"Basic economic principles underlie Governor Ed Rendell's proposal to balance the state's budget in part through an increase in the state's personal income tax," Price said. "The alternative course of significant cuts in state spending would increase the unemployment rolls at exactly the wrong time."
"Pennsylvania's unemployment rate remains about a percentage point lower than the national rate -- an advantage that translates into 60,000 jobs," Price added. "A budget agreement that relies solely on spending cuts would jeopardize that Pennsylvania advantage."
Additionally, because state income taxes can be subtracted from federal taxable income, taxpayers who itemize deductions can receive as much as a 35 cent reduction in federal taxes for each dollar increase in state income taxes. This would make a tax increase even less harmful to employment than deep spending cuts.
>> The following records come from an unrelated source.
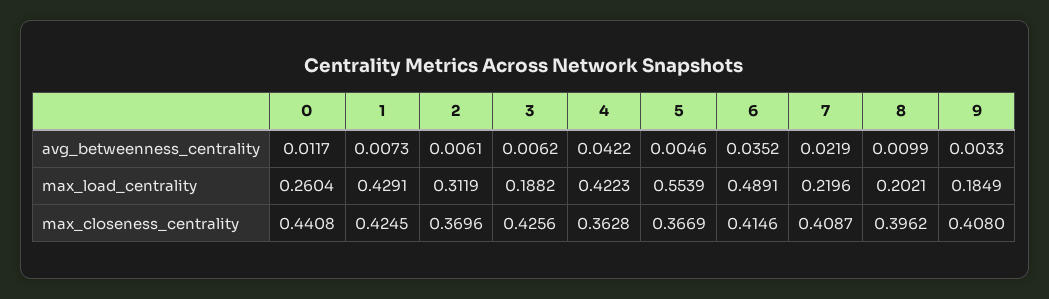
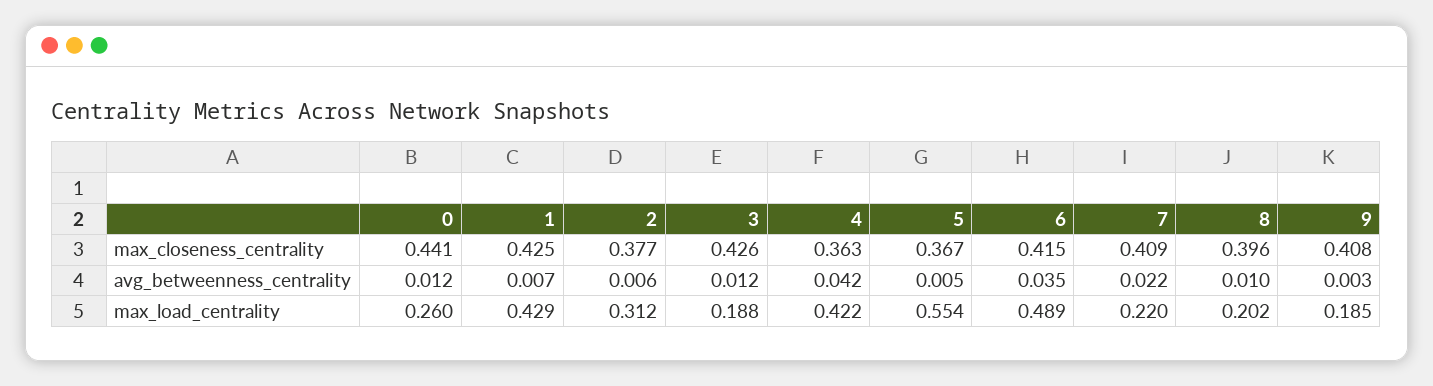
3, avg_betweenness_centrality: 0.0062 -> 0.012
2, max_closeness_centrality: 0.3696 -> 0.377

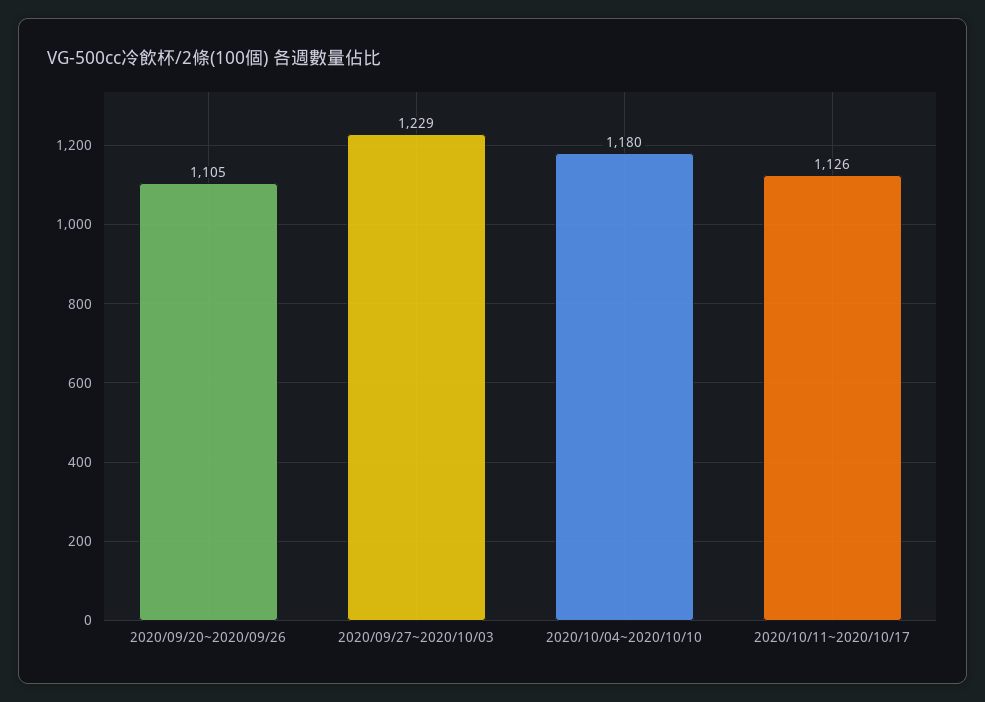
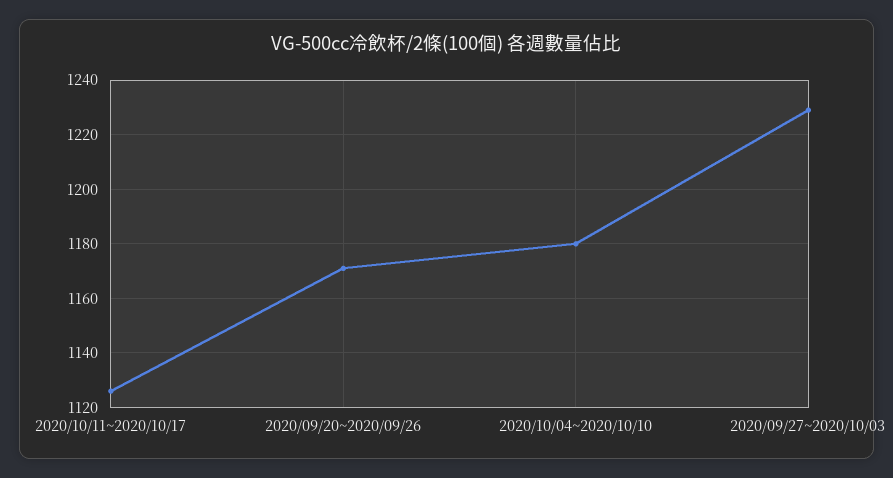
2020/09/20~2020/09/26: 1105 -> 1170

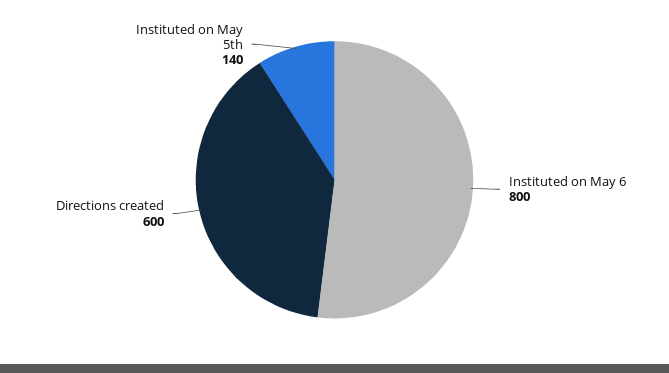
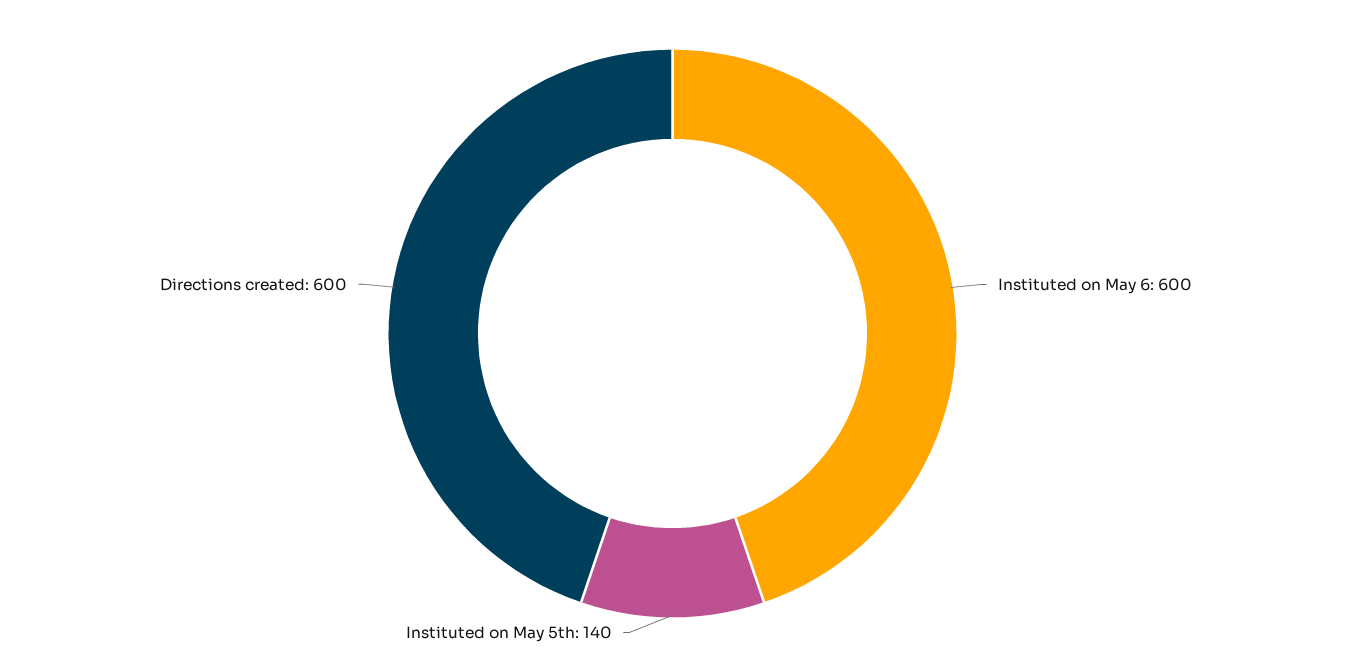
Instituted on May 6: 800 -> 600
Pennsylvania could target its income tax increase to higher-income earners, through a differentially higher tax on investment income (such as dividends, capital gains, and net profits), Price noted. This can be done in Pennsylvania without a constitutional change because each component of investment income is a separate "class" of income and thus may be subject to a different tax rate under the state's constitutional uniformity clause.
Price also noted that state spending financed through bonds -- in effect, through future state revenues -- can be especially stimulating to the state economy in the short run, one reason that bond-financed water and sewer infrastructure and the state's $650 million Alternative Energy Investment Fund are so well timed.